→ **What you will do**:
The line holding "maddi dəstək göstərmir." and all lines that follow it to the end of the data: return these exactly, and nothing more.
*** Supplied records Section Begins ***
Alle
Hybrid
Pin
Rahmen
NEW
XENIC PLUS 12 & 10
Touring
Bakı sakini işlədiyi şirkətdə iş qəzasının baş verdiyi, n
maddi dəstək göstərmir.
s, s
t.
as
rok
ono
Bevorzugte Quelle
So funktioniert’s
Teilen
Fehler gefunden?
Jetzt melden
*** Supplied records Section Ends ***
→ **Result of the exercise**:
maddi dəstək göstərmir.
s, s
t.
as
rok
ono
Bevorzugte Quelle
So funktioniert’s
Teilen
Fehler gefunden?
Jetzt melden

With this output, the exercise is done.